Heather Stilwell thinks Canadians should decide for themselves who they listen to in political debates.

The leader of the Christian Heritage Party says her party’s point of view, which is unique among the established political parties, should be offered to the electorate during a national debate.

“What are they afraid of,” Stilwell said in a recent interview.  “We’re more of a national party than some others.”

Stilwell and the CHP are vying to join the established candidates during their nationally televised debates.

Mel Hurtig’s National Party is also making a bid to join the CHP and the established parties during the debate.

With a federal election approaching “we’re coming along very well,” Stilwell said.  Party members have selected candidates from across the country who will run in at least 50 ridings, in many cases offering the only pro-life alternative to voters.

The drive by the CHP to get air time on a national debate has created some media attention and public notice for the party.

One high-profile CHP candidate, who will be taking on the Prime Minister, Kim Campbell, in her own riding of Vancouver Central, has also created publicity.

Darren Lowe was rejected by the Reform Party after it was revealed he had written some pro-homosexual letters to various newspapers.

Lowe, who became a Christian in 1986, switched from Reform to CHP.  In what will be a closely-watched race, he is running against Kim Campbell, a lesbian New Democrat candidate and pro-abortion Liberal and Reform candidates.

Stilwell calls Lowe a “hardworking candidate.”  Allowing him to join the CHP as a candidate shows “we are against homosexual practice, not homosexuals.”

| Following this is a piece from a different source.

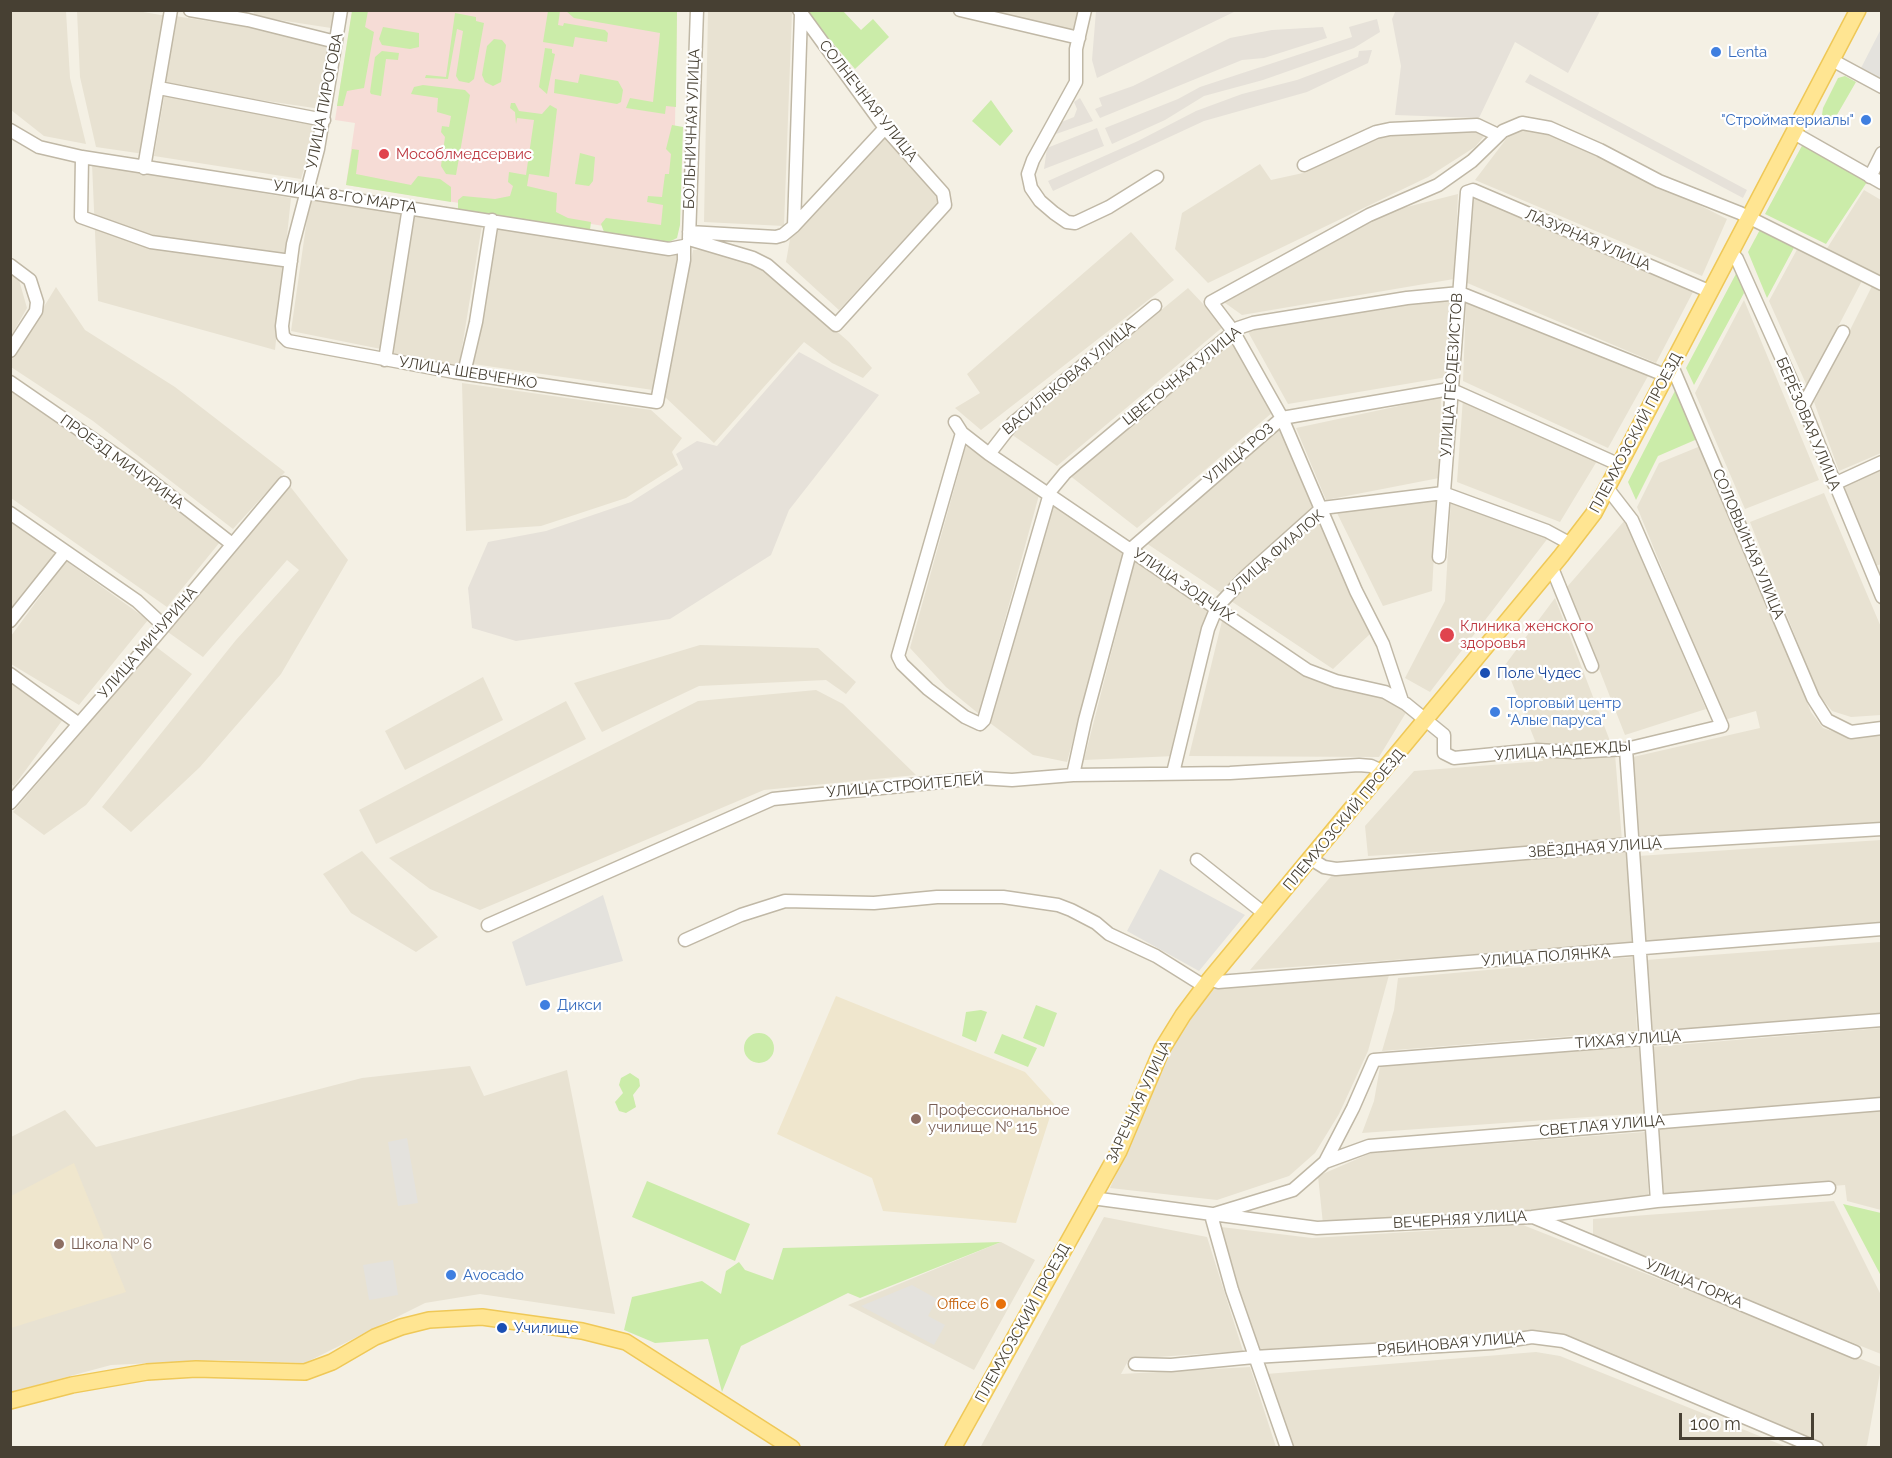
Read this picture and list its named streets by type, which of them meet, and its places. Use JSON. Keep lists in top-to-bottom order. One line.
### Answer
{"streets":{"main road":["ПЛЕМХОЗСКИЙ ПРОЕЗД","ЗАРЕЧНАЯ УЛИЦА"],"street":["УЛИЦА ПИРОГОВА","СОЛНЕЧНАЯ УЛИЦА","БОЛЬНИЧНАЯ УЛИЦА","УЛИЦА 8-ГО МАРТА","ЛАЗУРНАЯ УЛИЦА","УЛИЦА ШЕВЧЕНКО","УЛИЦА ГЕОДЕЗИСТОВ","ЦВЕТОЧНАЯ УЛИЦА","ВАСИЛЬКОВАЯ УЛИЦА","БЕРЁЗОВАЯ УЛИЦА","УЛИЦА РОЗ","ПРОЕЗД МИЧУРИНА","СОЛОВЬИНАЯ УЛИЦА","УЛИЦА ФИАЛОК","УЛИЦА ЗОДЧИХ","УЛИЦА МИЧУРИНА","УЛИЦА НАДЕЖДЫ","УЛИЦА СТРОИТЕЛЕЙ","ЗВЁЗДНАЯ УЛИЦА","УЛИЦА ПОЛЯНКА","ТИХАЯ УЛИЦА","СВЕТЛАЯ УЛИЦА","ВЕЧЕРНЯЯ УЛИЦА","УЛИЦА ГОРКА","РЯБИНОВАЯ УЛИЦА"]},"crossings":[["УЛИЦА ПИРОГОВА","УЛИЦА 8-ГО МАРТА"],["УЛИЦА ПИРОГОВА","УЛИЦА ШЕВЧЕНКО"],["СОЛНЕЧНАЯ УЛИЦА","БОЛЬНИЧНАЯ УЛИЦА"],["СОЛНЕЧНАЯ УЛИЦА","УЛИЦА 8-ГО МАРТА"],["БОЛЬНИЧНАЯ УЛИЦА","УЛИЦА 8-ГО МАРТА"],["БОЛЬНИЧНАЯ УЛИЦА","УЛИЦА ШЕВЧЕНКО"],["ЛАЗУРНАЯ УЛИЦА","УЛИЦА ГЕОДЕЗИСТОВ"],["ЛАЗУРНАЯ УЛИЦА","ПЛЕМХОЗСКИЙ ПРОЕЗД"],["УЛИЦА ГЕОДЕЗИСТОВ","ЦВЕТОЧНАЯ УЛИЦА"],["УЛИЦА ГЕОДЕЗИСТОВ","УЛИЦА РОЗ"],["УЛИЦА ГЕОДЕЗИСТОВ","УЛИЦА ФИАЛОК"],["ЦВЕТОЧНАЯ УЛИЦА","ПЛЕМХОЗСКИЙ ПРОЕЗД"],["ЦВЕТОЧНАЯ УЛИЦА","СОЛОВЬИНАЯ УЛИЦА"],["ЦВЕТОЧНАЯ УЛИЦА","УЛИЦА ЗОДЧИХ"],["ВАСИЛЬКОВАЯ УЛИЦА","УЛИЦА ЗОДЧИХ"],["БЕРЁЗОВАЯ УЛИЦА","ПЛЕМХОЗСКИЙ ПРОЕЗД"],["ПЛЕМХОЗСКИЙ ПРОЕЗД","СОЛОВЬИНАЯ УЛИЦА"],["ПЛЕМХОЗСКИЙ ПРОЕЗД","УЛИЦА ФИАЛОК"],["ПЛЕМХОЗСКИЙ ПРОЕЗД","УЛИЦА ЗОДЧИХ"],["ПЛЕМХОЗСКИЙ ПРОЕЗД","УЛИЦА НАДЕЖДЫ"],["ПЛЕМХОЗСКИЙ ПРОЕЗД","УЛИЦА СТРОИТЕЛЕЙ"],["ПЛЕМХОЗСКИЙ ПРОЕЗД","ЗВЁЗДНАЯ УЛИЦА"],["ПЛЕМХОЗСКИЙ ПРОЕЗД","УЛИЦА ПОЛЯНКА"],["ПЛЕМХОЗСКИЙ ПРОЕЗД","ЗАРЕЧНАЯ УЛИЦА"],["ПЛЕМХОЗСКИЙ ПРОЕЗД","ВЕЧЕРНЯЯ УЛИЦА"],["УЛИЦА РОЗ","УЛИЦА ЗОДЧИХ"],["УЛИЦА РОЗ","УЛИЦА СТРОИТЕЛЕЙ"],["ПРОЕЗД МИЧУРИНА","УЛИЦА МИЧУРИНА"],["УЛИЦА ФИАЛОК","УЛИЦА ЗОДЧИХ"],["УЛИЦА ФИАЛОК","УЛИЦА СТРОИТЕЛЕЙ"],["УЛИЦА ЗОДЧИХ","УЛИЦА НАДЕЖДЫ"],["УЛИЦА ПОЛЯНКА","ЗАРЕЧНАЯ УЛИЦА"],["ТИХАЯ УЛИЦА","СВЕТЛАЯ УЛИЦА"],["ЗАРЕЧНАЯ УЛИЦА","ВЕЧЕРНЯЯ УЛИЦА"],["ВЕЧЕРНЯЯ УЛИЦА","УЛИЦА ГОРКА"]],"places":["Lenta","\"Стройматериалы\"","Мособлмедсервис","Клиника женского здоровья","Поле Чудес","Торговый центр \"Алые паруса\"","Дикси","Профессиональное училище № 115","Школа № 6","Avocado","Office 6","Училище"],"scale_bar":"100 m"}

Stilwell admits the mainline parties are focusing on economics in the lead-up to a federal election.  It is something which Canadians seem to be saying concerns them most.  But she adds that the economy isn’t something which can be isolated from every other issue.  There are “lots of bridges” which the CHP can use to talk about their issues when they are dealing with the economy.

“People are concerned about the economy,” Stilwell says.  “But we’re in this mess because we have fallen away from our Christian heritage.”

The CHP is Canada’s only pro-life, pro-family party running in the national election.  Founded in 1987, it was intended to offer Canadians an alternative to the mainstream parties.

The party constitution is uncompromisingly Christian stating that civil government should be under the authority of God.  The aim of the party is “to provide true Christian leadership and to defend, promote and uphold biblical principles in federal legislation.”